Adventures in Southern Italy

Between 23-27th October 32 pupils and four staff led by Jeremy Boot explored the geography and antiquities of southern Italy. On the first day the group travelled west from Naples to the area called Campi Flegrei (burning fields), a zone of volcanic activity that saw a powerful eruption 39,000 years ago and which is still active today. They visited Pozzuoli and its famous ruin The Serrapeum, the Roman resort of Baiae, much of which is now under the sea and climbed our first volcano, Monte Nuovo. Breakfast the following day was a highlight – the view from the hotel provided a look at the ruins of Pompeii with Vesuvius glowering in the distance. They visited Herculaneum and Vesuvius, where the summit views of the Campanian plain were stunning, and where pupils were able to see flows from previous eruptions including the last in 1944.
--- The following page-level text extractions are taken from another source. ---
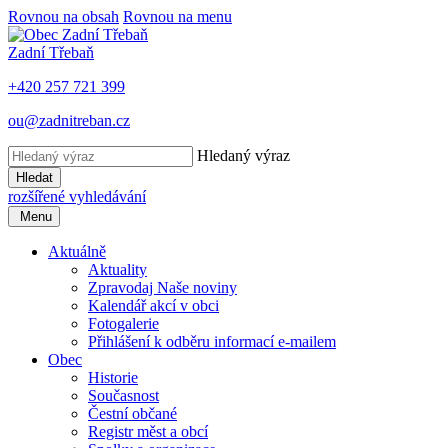
Rovnou na obsah
Rovnou na menu
Zadní Třebaň
+420 257 721 399
ou@zadnitreban.cz
Hledaný výraz
Hledat
rozšířené vyhledávání
Menu
Aktuálně
Aktuality
Zpravodaj Naše noviny
Kalendář akcí v obci
Fotogalerie
Přihlášení k odběru informací e-mailem
Obec
Historie
Současnost
Čestní občané
Registr měst a obcí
On the third day our coach driver demonstrated considerable skill in negotiating the tortuous roads along the Amalfi coast – it was well worth it though for the incredible views and the visits to the Emerald Grotto, Amalfi, and the Villa Cimbrone which has possibly the most dramatic garden location in the world.

On day four, the group went underground in Naples to visit the ancient water cistern, almost 2500 years old and still used until the late 19th century. In one Neapolitan house they watched as the guide rolled back an innocent looking bed to reveal the entrance to a Roman theatre, hidden from view until the 1980s when its use as a hide for contraband cigarettes was exposed.
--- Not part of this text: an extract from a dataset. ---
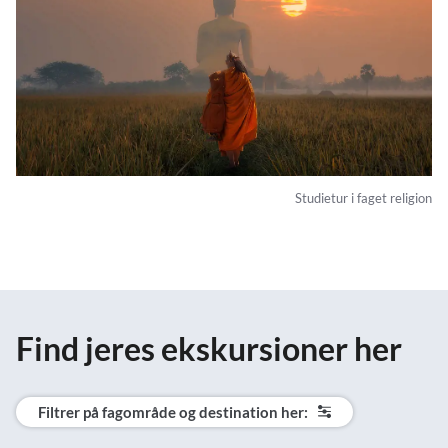
Studietur i faget religion
Find jeres ekskursioner her
Filtrer på fagområde og destination her:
On day five the group walked out of our hotel and into the ruins of Pompeii, lacking only one thing, a guide, as the one that had been booked hadn’t turned up. Step forward Lawrence Plum, who saved the day with a highly entertaining account of Roman life and customs.

The visit was a great success in stunning weather and returning to 3 degrees centigrade was something of a shock for the party. The memories of this remarkable area will live long in the memory.